─── DATA EXTRACT

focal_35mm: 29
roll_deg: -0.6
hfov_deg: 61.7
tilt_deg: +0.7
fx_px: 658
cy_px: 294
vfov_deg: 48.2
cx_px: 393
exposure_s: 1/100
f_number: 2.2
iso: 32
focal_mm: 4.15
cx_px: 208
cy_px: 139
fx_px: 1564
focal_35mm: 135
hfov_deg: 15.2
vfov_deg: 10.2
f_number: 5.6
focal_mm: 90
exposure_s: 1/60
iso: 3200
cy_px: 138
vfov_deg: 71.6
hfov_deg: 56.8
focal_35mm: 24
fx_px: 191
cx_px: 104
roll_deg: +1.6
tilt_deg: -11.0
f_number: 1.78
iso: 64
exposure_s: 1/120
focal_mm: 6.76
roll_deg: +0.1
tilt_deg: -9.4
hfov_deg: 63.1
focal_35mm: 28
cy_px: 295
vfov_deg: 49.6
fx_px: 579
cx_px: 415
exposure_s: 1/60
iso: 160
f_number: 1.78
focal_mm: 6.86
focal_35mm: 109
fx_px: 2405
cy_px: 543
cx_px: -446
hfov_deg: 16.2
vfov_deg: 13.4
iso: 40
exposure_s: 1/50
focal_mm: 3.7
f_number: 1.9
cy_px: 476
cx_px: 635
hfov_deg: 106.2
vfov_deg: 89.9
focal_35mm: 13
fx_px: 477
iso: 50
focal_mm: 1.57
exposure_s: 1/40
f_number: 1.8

──────
─── DATA EXTRACT

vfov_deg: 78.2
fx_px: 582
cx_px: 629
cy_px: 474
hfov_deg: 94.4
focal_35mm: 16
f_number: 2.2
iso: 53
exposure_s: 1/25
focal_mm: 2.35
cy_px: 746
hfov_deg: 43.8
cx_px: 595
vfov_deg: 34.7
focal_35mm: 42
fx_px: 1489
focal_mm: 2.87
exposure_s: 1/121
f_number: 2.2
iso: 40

──────

Within the material above, copy exactly the lines from the line that holds "focal_35mm: 29" up to and including the line that holds "f_number: 1.8".

* [TASK RESPONSE]:
focal_35mm: 29
roll_deg: -0.6
hfov_deg: 61.7
tilt_deg: +0.7
fx_px: 658
cy_px: 294
vfov_deg: 48.2
cx_px: 393
exposure_s: 1/100
f_number: 2.2
iso: 32
focal_mm: 4.15
cx_px: 208
cy_px: 139
fx_px: 1564
focal_35mm: 135
hfov_deg: 15.2
vfov_deg: 10.2
f_number: 5.6
focal_mm: 90
exposure_s: 1/60
iso: 3200
cy_px: 138
vfov_deg: 71.6
hfov_deg: 56.8
focal_35mm: 24
fx_px: 191
cx_px: 104
roll_deg: +1.6
tilt_deg: -11.0
f_number: 1.78
iso: 64
exposure_s: 1/120
focal_mm: 6.76
roll_deg: +0.1
tilt_deg: -9.4
hfov_deg: 63.1
focal_35mm: 28
cy_px: 295
vfov_deg: 49.6
fx_px: 579
cx_px: 415
exposure_s: 1/60
iso: 160
f_number: 1.78
focal_mm: 6.86
focal_35mm: 109
fx_px: 2405
cy_px: 543
cx_px: -446
hfov_deg: 16.2
vfov_deg: 13.4
iso: 40
exposure_s: 1/50
focal_mm: 3.7
f_number: 1.9
cy_px: 476
cx_px: 635
hfov_deg: 106.2
vfov_deg: 89.9
focal_35mm: 13
fx_px: 477
iso: 50
focal_mm: 1.57
exposure_s: 1/40
f_number: 1.8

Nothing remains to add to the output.